[What is expected]
Every line of the data below that holds the string "olup" needs to be reported.

[The input]
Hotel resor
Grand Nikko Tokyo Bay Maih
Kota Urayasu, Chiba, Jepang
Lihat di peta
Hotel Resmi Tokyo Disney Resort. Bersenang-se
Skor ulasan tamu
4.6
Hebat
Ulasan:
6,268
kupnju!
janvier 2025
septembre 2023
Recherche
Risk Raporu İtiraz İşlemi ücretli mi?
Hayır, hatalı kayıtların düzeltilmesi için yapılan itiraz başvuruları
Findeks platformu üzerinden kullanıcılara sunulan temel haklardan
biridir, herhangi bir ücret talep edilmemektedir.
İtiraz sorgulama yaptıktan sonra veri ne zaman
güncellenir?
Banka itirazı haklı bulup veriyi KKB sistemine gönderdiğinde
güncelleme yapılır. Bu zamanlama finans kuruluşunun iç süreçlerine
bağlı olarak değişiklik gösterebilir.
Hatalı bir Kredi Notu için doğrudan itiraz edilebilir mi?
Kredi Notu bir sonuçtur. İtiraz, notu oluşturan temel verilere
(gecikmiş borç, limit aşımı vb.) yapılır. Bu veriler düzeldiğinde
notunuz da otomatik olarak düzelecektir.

* * *

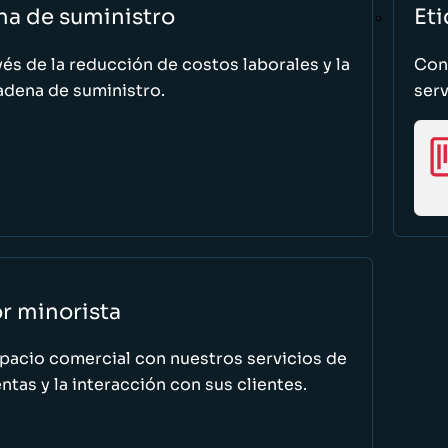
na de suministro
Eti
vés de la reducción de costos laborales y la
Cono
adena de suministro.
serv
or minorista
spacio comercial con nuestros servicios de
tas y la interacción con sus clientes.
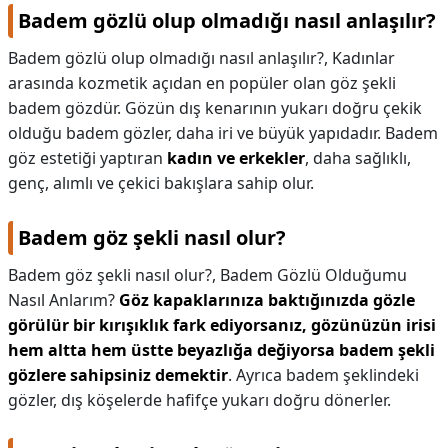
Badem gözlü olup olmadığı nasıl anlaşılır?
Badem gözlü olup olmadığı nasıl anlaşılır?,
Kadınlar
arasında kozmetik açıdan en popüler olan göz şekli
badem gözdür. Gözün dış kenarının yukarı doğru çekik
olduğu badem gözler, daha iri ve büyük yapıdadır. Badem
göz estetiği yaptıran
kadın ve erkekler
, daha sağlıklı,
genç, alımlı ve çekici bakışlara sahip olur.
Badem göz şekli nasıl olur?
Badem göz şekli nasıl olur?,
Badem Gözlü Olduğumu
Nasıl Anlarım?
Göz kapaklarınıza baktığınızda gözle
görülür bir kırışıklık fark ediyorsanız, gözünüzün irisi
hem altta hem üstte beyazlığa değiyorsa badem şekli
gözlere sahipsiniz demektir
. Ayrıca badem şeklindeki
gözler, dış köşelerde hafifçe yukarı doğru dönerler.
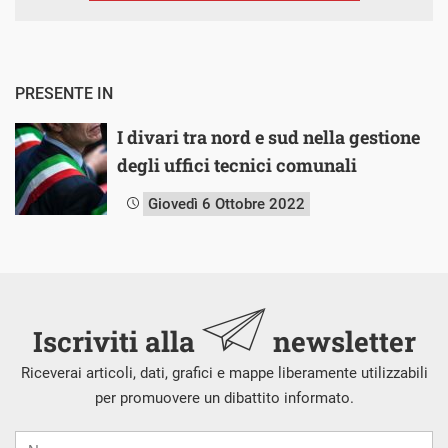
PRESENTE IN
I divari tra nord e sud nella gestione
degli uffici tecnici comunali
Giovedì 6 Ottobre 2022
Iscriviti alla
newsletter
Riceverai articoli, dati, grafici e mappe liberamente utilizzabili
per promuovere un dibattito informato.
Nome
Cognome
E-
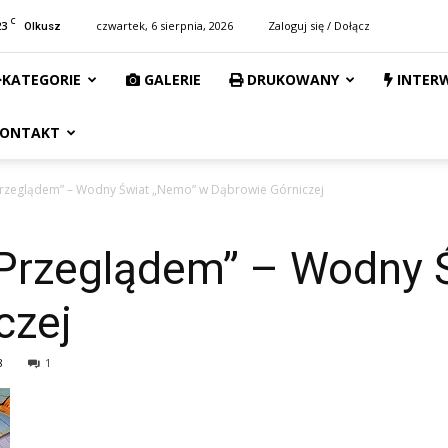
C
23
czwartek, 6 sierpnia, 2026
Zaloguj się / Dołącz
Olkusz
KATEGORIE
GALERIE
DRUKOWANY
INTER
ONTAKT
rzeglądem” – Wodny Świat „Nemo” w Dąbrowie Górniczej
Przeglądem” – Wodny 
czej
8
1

[Reply]
Badem gözlü olup olmadığı nasıl anlaşılır?
Badem gözlü olup olmadığı nasıl anlaşılır?,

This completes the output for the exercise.